== DOCUMENT SECTION ==
Chris - So when you take the heel prick sample, what do you look for in the blood in order to make that determination of whether that baby was born on time or not?

Kumanan - This blood sample we obtained from the child is what we do in a routine newborn screening program. And in that program we test for a variety of illnesses, such as cystic fibrosis, or thyroid disease, or things like sickle cell disease. For the purposes of the newborn screening program we look at things like amino acids, fatty acids, haemoglobin levels. We've known from past studies that these vary based on the gestational age of a child. What we were interested in finding out was, if we had the patterns of those chemicals, could we do the reverse, could we determine the gestational age of a child? And that's why we were able to successfully do in our Ontario sample of children.

Chris - This is what researchers dub "metabolomics", isn't it? Where we take a combination of markers, and we say, "when you see these markers present at these levels, this can be used to make various predictions".

Kumanan - That's correct. This is a form of metabolomics. In this case we're using a convenient sample of chemicals that we obtain from our newborn screening program. It is possible we can make this test better if we expand and look for chemicals that we aren't routinely collecting.

Chris - Now when you subject the samples to your analysis, how accurate is it? In other words, if you take your gold standard infants that have been ultrasound screened, do you know what their gestational age is when you take the sample? How out is your prediction versus reality?

Kumanan - We are able to predict the gestational age within one week. However the reality is, in the vast majority of our sample, the children were born at term, and birth weight alone would have been adequate to determine the gestational age of those infants. Where the added value of the metabolomics is in children who are small. In children who are born small, there is the risk of misclassifying them as premature, when they may be small for other reasons. For example, they may be sick.

Chris - So this is against a gold standard population of individuals born in a rich country, first world setting. Have you validated it against individuals who were born in the target territory? So third world settings, or resource poor settings. And also, might the levels have a degree less of confidence when you take into account ethnicity?

== WORK INSTRUCTION 1 ==
From the interview on newborn blood screening, copy the passage starting with "Kumanan - That's" and going on through "prediction versus reality?".
== WORK INSTRUCTION 2 ==
Translate this sentence from the interview on newborn blood screening into Spanish: "We are able to predict the gestational age within one week."

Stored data
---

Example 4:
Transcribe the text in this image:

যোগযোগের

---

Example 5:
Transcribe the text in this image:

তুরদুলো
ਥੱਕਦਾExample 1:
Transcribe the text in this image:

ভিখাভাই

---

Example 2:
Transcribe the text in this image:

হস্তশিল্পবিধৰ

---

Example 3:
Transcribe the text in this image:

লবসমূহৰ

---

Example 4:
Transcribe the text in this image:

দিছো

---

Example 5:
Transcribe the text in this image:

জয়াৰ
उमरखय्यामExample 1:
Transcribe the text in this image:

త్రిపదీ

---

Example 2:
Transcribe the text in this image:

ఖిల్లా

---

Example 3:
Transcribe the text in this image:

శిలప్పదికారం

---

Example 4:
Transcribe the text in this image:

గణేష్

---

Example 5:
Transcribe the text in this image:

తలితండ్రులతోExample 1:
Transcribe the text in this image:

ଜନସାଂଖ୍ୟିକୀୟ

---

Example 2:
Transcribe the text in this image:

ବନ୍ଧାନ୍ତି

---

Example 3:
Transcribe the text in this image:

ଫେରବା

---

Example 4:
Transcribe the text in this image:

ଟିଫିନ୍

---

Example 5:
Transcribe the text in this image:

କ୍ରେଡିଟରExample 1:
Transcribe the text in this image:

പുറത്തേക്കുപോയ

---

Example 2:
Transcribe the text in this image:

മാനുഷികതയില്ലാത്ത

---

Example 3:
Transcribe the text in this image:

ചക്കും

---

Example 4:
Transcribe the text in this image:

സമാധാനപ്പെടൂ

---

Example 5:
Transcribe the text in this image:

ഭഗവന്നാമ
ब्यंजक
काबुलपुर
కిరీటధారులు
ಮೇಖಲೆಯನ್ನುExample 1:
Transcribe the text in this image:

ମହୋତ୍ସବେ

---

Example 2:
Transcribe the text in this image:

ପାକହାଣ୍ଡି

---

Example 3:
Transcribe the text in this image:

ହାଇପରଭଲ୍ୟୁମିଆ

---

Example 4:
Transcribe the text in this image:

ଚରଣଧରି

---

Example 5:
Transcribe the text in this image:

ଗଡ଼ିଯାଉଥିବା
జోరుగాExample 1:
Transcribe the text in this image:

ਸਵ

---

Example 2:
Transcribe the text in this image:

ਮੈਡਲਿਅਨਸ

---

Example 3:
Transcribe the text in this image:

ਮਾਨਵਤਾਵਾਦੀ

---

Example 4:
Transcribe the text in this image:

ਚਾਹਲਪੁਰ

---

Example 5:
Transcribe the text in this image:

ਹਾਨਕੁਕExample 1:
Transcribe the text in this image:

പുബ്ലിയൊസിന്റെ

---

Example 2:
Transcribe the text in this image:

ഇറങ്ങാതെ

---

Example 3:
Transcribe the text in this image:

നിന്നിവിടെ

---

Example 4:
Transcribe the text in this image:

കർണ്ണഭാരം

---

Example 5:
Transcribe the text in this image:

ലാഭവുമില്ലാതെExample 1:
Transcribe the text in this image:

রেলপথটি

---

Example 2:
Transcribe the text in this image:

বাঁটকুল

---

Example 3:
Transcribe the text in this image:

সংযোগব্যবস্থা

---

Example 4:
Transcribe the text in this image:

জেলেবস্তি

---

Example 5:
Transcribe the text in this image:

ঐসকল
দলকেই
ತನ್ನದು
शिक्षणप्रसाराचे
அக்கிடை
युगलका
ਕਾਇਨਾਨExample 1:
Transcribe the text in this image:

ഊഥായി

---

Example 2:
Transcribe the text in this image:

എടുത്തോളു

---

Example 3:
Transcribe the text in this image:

== EXERCISE SOLUTION 1 ==
Kumanan - That's correct. This is a form of metabolomics. In this case we're using a convenient sample of chemicals that we obtain from our newborn screening program. It is possible we can make this test better if we expand and look for chemicals that we aren't routinely collecting.

Chris - Now when you subject the samples to your analysis, how accurate is it? In other words, if you take your gold standard infants that have been ultrasound screened, do you know what their gestational age is when you take the sample? How out is your prediction versus reality?

== EXERCISE SOLUTION 2 ==
Somos capaces de predecir la edad gestacional con un margen de una semana.